◆ **What is required**
Once you find the line below that has "javnost.pdf", output it and every line after it exactly, stopping after the line that has "Les insectes xylophages, tels", with no pictures.

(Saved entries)
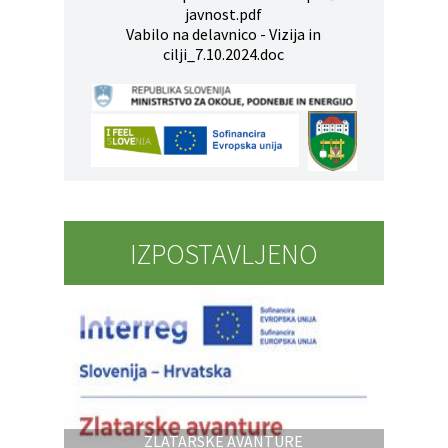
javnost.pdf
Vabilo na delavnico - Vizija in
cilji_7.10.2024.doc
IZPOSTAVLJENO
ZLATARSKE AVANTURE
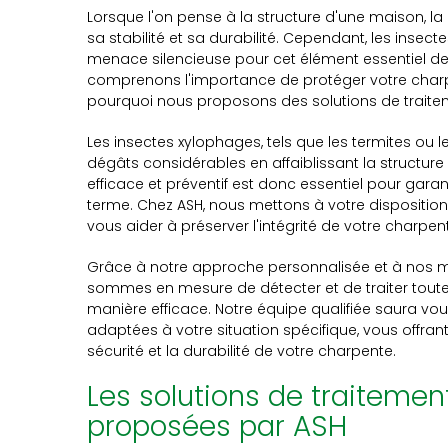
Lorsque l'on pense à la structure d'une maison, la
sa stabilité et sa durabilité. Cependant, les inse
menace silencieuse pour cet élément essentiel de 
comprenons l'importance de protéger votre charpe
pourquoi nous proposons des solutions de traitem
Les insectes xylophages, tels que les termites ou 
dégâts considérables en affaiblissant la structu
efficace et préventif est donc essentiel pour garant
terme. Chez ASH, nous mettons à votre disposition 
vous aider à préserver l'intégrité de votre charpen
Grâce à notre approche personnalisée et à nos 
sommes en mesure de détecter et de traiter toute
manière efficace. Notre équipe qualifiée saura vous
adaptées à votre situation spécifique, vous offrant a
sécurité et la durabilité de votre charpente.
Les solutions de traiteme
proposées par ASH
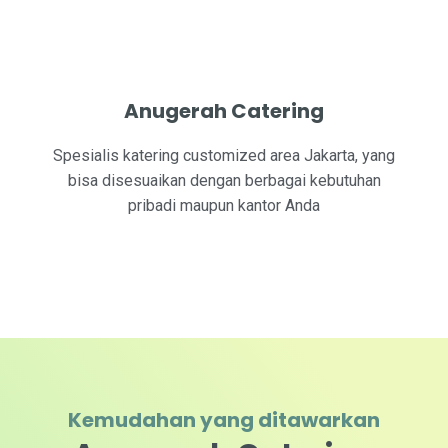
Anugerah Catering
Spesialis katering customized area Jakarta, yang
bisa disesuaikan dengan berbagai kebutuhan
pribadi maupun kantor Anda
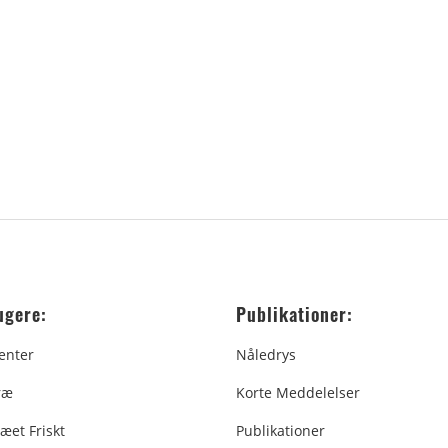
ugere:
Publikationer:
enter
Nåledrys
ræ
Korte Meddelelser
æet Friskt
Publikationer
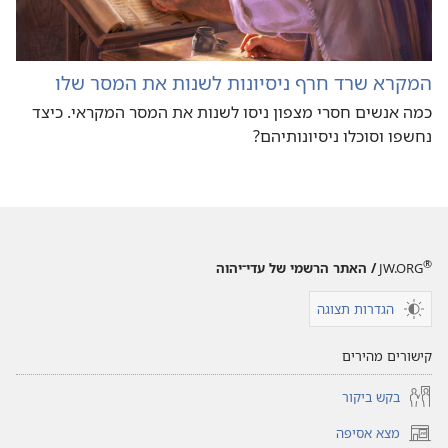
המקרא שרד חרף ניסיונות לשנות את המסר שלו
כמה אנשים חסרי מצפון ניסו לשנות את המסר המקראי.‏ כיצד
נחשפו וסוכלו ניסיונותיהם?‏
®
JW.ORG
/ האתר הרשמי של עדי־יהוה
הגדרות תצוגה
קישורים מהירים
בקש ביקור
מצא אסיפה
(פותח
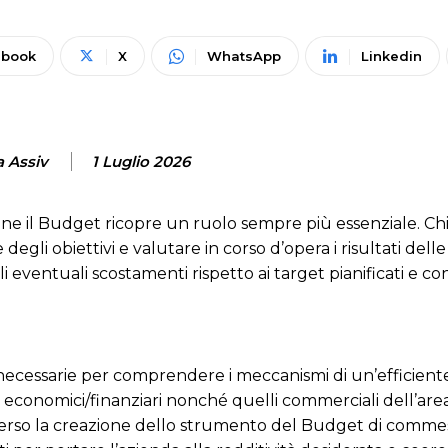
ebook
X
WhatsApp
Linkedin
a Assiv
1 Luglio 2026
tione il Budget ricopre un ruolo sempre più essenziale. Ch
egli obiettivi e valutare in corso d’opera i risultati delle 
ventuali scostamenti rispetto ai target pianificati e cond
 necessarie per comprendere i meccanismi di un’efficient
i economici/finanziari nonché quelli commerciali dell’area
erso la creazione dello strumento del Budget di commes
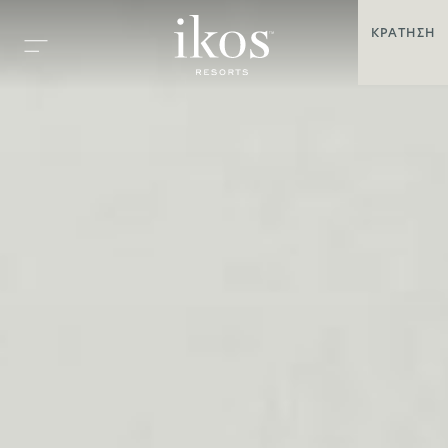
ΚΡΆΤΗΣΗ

* * *

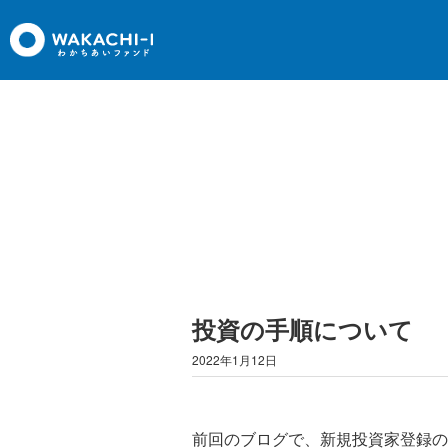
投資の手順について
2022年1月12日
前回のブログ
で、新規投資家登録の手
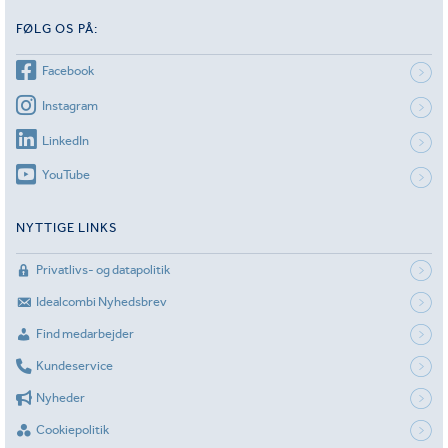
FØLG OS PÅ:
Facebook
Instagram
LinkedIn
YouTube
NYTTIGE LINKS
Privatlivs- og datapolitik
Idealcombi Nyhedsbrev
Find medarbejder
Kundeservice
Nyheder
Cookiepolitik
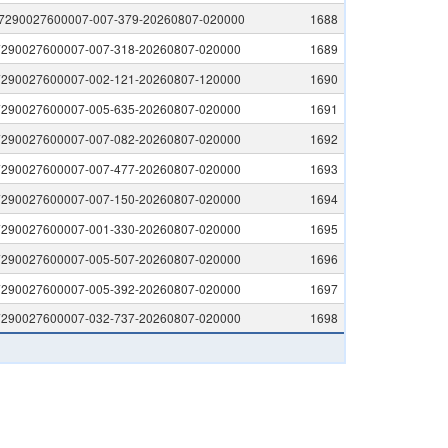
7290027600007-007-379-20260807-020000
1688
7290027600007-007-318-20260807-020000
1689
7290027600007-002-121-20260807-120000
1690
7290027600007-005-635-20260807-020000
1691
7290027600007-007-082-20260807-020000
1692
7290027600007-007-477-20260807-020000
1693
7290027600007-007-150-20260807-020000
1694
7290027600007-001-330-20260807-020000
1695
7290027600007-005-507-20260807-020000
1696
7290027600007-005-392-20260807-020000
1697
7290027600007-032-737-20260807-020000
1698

◆ **Task result**
javnost.pdf
Vabilo na delavnico - Vizija in
cilji_7.10.2024.doc
IZPOSTAVLJENO
ZLATARSKE AVANTURE
Lorsque l'on pense à la structure d'une maison, la
sa stabilité et sa durabilité. Cependant, les inse
menace silencieuse pour cet élément essentiel de 
comprenons l'importance de protéger votre charpe
pourquoi nous proposons des solutions de traitem
Les insectes xylophages, tels que les termites ou 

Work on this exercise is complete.